• **INSTRUCTIONS TO FOLLOW**
Below is an article on adult numeracy and literacy in England and Northern Ireland. List every percentage figure it gives.

• **PAGE TEXT**
MP ‘desperately sad’ over numeracy and literacy failings

Poor adult numeracy and literacy levels in England and Northern Ireland were the subject of a House of Commons debate.

It was prompted by findings from the Organisation for Economic Co-operation and Development (OECD), which warned of some of the highest proportions of adults scoring at or below level one — the lowest possible level — in numeracy, where adults can only perform basic mathematical processes.

It stated: “In fact, 24.1 per cent of adults, around 8.5 million people, scored at that level, compared to the average [among participating countries from across the world] of 19 per cent.”

Tory MP Caroline Dinenage (pictured), who secured the Commons debate on Thursday, said: “I am angry, frustrated and desperately sad that we have failed so many generations over this issue.”

The OECD report further indicated that around 16.4 per cent of adults, or around 5.8 million people, in England and Northern Ireland scored at level one or below in literacy, which is closer to the average of 15.5 per cent of adults among all participating countries.

At level one in literacy, adults can only read brief information on familiar topics.

• **GIVEN RECORDS**
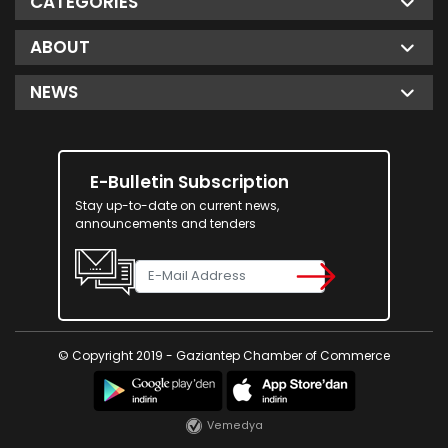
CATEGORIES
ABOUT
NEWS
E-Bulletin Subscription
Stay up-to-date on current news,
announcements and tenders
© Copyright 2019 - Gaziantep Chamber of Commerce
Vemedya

--

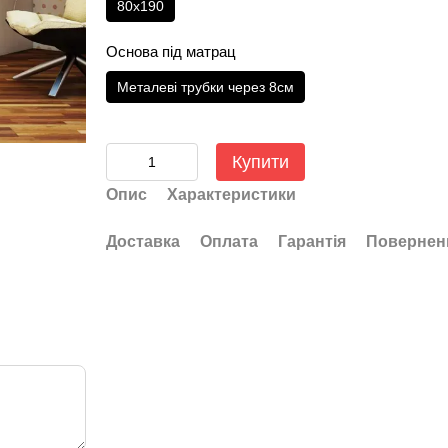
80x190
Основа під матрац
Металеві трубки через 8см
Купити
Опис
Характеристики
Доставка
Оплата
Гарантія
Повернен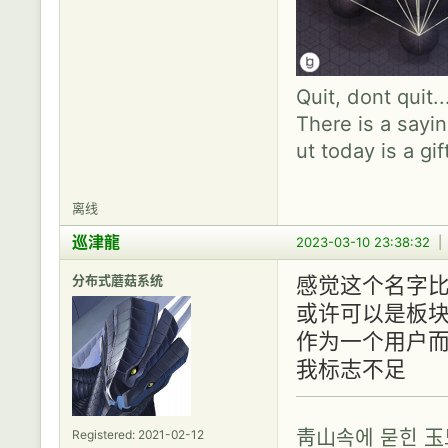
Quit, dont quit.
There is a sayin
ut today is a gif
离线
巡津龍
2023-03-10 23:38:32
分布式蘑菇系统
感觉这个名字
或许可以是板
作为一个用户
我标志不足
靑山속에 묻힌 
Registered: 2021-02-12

--

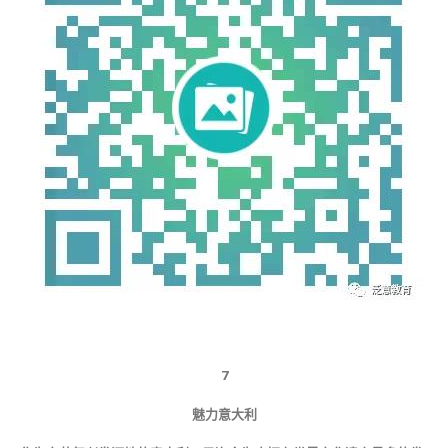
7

• **OUTPUT OF THE TASK**
24.1 per cent
19 per cent
16.4 per cent
15.5 per cent